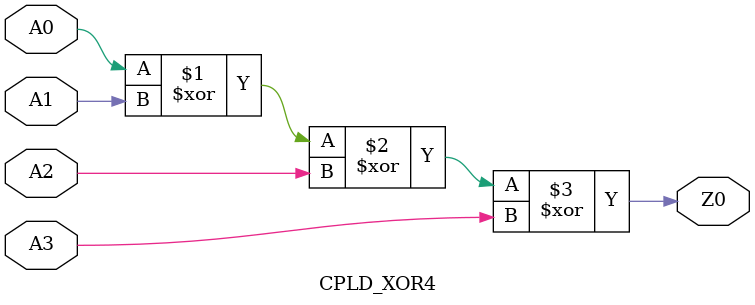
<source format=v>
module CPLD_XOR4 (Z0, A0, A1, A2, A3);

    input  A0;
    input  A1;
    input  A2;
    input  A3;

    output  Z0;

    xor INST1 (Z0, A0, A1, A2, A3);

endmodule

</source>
*-*-*
## [TASK OBJECTIVE]
The pictures should not appear in the copy; every other part of the records above must be returned exactly.

## [SOLUTION BELOW]
<source format=v>
module CPLD_XOR4 (Z0, A0, A1, A2, A3);

    input  A0;
    input  A1;
    input  A2;
    input  A3;

    output  Z0;

    xor INST1 (Z0, A0, A1, A2, A3);

endmodule

</source>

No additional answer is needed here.